Medio siglo atrás, un 5 de junio, Robert Francis Kennedy recibió el mortal impacto de un proyectil que conmovió a la opinión pública venezolana, quizá un poco más que el fatal desenlace de John Fitzgerald. Otro balazo ya se había llevado por el medio a Martin Luther King, el inmenso apóstol de los derechos civiles.
Hacia 1965, Bobby Kennedy visitó Caracas, cumpliendo con una agenda que, originalmente de tres días, se redujo a uno y medio. Todavía no tocaba Maiquetía, cuando esa fenomenal izquierda de nuestros tormentos, derrotada pero pertinaz, alborotaba los liceos y las universidades para protestarlo, con el empleo de una violencia a la que no llega ni llegará el sector actual de la oposición, recurrentemente tildado de radical por muy pacífico que sea.
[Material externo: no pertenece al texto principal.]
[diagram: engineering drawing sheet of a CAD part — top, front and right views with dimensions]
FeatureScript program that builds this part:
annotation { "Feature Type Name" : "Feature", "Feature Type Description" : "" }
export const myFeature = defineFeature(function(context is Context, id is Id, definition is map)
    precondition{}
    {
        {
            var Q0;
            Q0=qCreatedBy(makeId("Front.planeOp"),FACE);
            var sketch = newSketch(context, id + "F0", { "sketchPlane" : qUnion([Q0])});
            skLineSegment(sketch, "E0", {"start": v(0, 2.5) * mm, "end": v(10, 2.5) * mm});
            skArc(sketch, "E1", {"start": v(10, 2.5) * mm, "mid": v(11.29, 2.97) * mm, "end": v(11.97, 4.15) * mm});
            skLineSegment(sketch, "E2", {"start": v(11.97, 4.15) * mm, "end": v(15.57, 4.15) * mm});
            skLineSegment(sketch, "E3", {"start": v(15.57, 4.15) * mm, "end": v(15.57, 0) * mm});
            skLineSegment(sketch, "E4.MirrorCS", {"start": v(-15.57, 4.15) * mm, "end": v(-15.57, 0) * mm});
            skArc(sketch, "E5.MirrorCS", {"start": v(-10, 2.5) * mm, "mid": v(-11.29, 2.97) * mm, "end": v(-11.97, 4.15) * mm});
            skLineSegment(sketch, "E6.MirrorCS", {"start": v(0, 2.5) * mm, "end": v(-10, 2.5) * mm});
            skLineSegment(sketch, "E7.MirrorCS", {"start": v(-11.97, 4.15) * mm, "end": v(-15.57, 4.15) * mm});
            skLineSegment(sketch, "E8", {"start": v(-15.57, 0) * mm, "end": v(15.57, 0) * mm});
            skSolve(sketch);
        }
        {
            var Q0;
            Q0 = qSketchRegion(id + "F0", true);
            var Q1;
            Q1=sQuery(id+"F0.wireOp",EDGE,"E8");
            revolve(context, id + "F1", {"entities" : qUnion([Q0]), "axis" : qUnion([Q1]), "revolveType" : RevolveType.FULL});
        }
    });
Ni de vaina, el líder estadounidense podía pisar la UCV, pero no hizo mella alguna porque – raro en un visitador tan famoso – no sólo se reunió con la prensa y la dirigencia estudiantil, sindical y partidista, estrechando la mano del presidente Leoni, sino que, antes de irse, se apersonó en una barriada popular de la ciudad capital: Lídice. Fue una visita impactante y mostró la otra cara de una época tan convulsionada, siendo paciente – incluso – al responder las preguntas más adversas.
Distintas biografías, añadidos los documentos desclasificados, revelan cuán importante fue el después senador Kennedy para que su presidencial hermano pudiese sortear la peor crisis vivida por entonces: la de los cohetes instalados subrepticiamente en la Cuba que no dudaría en emplearlos. Por muy demócrata liberal que fuese, quizá no hubiese solventado tan agudos problemas, como el de la guerra de Vietnam y el racismo que reflota con todo y que Obama durmió por dos períodos en la Casa Blanca, pero hubiese tenido mejor desempeño que el marido de la Monroe o de la Mansfield que, por cierto, también anduvo por estos lares, cuando a Venezuela la visitaban grandes y pequeñas figuras que ahora no la atreven.
Probablemente, Bobby no hubiese amanecido en Pekín, como lo hizo Nixon con el favor de Kissinger, pero hubiese contado América Latina con un interlocutor que la conocía. ¿Qué de cosas, no? Martin Luther y Robert Francis, apenas recordados en este lado del mundo, mientras el protestatario Bob Dylan goza de un Nobel que, jugoso, obliga a sus empresas a cerrar los videos que pueda en las redes sociales para asegurar la rentabilidad de un nombre.